──────── MATERIAL FOR THIS EXERCISE

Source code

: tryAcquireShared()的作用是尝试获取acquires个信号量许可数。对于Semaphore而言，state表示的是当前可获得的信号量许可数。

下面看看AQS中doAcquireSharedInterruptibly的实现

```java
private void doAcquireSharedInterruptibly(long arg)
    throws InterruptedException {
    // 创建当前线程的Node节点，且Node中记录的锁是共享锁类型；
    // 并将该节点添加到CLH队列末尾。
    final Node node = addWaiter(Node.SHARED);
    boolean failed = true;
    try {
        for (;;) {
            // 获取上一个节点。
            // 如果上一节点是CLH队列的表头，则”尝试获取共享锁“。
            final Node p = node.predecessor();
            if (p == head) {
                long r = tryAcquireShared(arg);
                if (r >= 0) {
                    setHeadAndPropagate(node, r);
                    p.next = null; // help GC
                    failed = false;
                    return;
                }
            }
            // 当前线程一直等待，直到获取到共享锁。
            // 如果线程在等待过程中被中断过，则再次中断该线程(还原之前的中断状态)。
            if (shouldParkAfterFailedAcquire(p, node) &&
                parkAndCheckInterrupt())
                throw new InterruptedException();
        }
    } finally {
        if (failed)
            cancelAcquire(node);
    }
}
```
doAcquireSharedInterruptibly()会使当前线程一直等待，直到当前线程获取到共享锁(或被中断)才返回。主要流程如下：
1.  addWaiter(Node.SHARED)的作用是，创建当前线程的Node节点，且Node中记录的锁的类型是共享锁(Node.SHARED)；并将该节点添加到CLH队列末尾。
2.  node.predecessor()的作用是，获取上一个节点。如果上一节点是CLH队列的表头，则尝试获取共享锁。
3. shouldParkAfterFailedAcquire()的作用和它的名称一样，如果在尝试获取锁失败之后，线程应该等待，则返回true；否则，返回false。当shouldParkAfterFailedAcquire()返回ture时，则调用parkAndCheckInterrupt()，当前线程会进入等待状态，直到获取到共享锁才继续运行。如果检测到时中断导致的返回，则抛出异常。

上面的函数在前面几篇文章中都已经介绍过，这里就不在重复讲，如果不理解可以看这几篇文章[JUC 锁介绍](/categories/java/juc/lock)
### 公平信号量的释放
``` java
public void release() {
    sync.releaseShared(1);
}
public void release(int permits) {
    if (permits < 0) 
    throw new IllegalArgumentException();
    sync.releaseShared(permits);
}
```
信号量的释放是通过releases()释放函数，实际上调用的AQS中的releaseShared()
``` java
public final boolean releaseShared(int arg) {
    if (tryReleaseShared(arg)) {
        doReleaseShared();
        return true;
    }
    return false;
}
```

────────────────
──────── MATERIAL FOR THIS EXERCISE

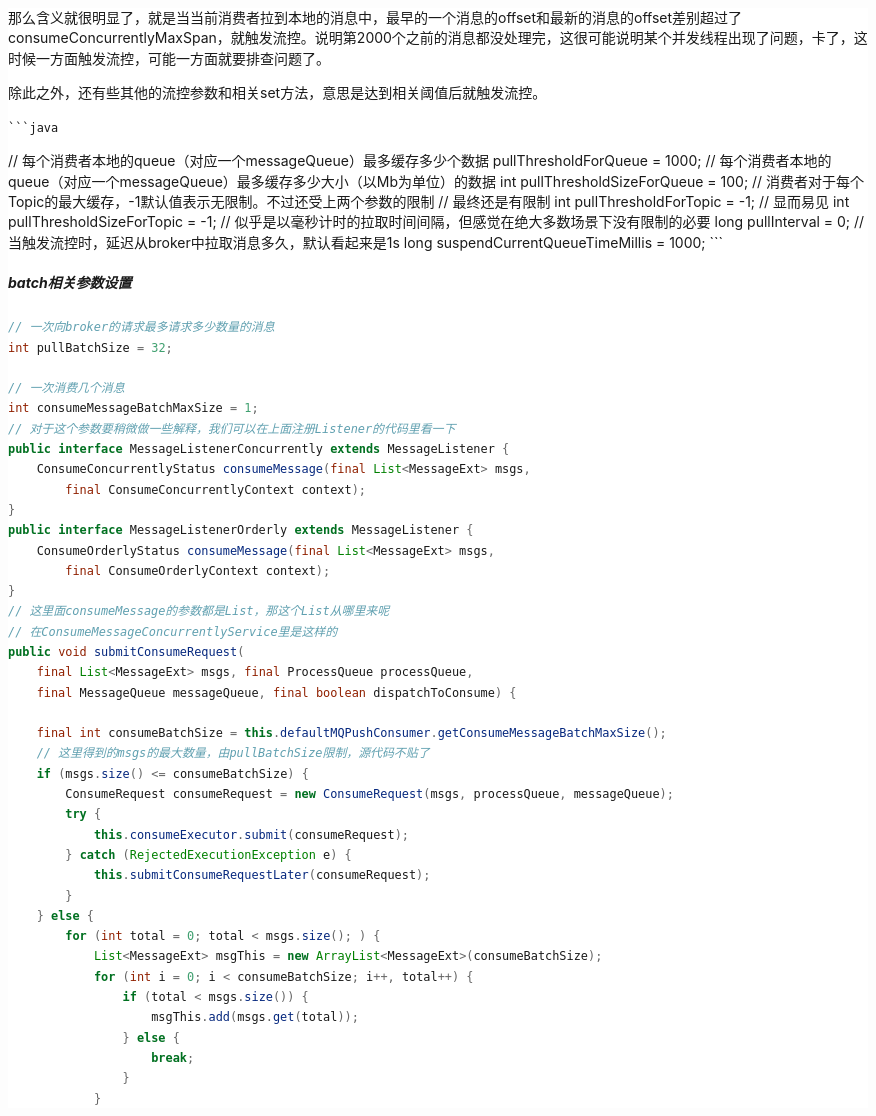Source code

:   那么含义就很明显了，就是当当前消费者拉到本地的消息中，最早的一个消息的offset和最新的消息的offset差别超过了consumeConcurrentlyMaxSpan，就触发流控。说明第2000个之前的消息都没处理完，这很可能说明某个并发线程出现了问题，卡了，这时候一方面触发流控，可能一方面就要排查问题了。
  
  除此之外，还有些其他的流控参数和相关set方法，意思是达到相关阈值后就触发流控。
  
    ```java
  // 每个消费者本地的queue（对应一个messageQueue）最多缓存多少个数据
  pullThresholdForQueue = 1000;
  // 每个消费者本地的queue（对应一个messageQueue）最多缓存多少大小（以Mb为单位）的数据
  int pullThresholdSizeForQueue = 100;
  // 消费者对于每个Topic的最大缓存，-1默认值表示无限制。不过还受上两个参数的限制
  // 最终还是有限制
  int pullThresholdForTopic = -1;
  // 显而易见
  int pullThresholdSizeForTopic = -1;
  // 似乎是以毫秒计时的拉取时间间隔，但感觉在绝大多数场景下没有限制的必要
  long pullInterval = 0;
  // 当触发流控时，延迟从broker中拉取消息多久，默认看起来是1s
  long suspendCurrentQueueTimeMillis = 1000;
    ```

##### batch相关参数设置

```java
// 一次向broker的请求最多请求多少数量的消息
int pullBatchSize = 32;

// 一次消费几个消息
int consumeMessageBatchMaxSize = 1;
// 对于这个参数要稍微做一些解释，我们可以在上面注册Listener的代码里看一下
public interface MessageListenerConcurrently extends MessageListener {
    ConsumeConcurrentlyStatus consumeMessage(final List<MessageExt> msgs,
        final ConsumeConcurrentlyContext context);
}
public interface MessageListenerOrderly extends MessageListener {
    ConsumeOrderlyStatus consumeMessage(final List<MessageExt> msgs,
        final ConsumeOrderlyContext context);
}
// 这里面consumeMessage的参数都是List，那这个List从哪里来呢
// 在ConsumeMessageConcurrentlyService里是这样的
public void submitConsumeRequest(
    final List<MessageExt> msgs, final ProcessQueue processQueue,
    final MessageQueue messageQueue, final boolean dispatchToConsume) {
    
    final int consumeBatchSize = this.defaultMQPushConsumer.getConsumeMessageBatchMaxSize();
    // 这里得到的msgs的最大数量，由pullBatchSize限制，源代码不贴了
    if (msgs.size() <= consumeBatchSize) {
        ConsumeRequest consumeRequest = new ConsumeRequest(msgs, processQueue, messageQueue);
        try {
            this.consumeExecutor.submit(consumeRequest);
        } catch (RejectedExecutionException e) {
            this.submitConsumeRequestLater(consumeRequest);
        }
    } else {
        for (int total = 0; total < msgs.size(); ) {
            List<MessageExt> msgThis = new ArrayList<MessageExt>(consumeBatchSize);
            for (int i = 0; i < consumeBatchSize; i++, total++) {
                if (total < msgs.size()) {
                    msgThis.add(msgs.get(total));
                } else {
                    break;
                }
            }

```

────────────────

#### [WHAT IS REQUIRED]
Where in the records above does the word "每个消费者本地的queue" appear? Copy each line that holds it.

#### [REPLY]
  // 每个消费者本地的queue（对应一个messageQueue）最多缓存多少个数据
  // 每个消费者本地的queue（对应一个messageQueue）最多缓存多少大小（以Mb为单位）的数据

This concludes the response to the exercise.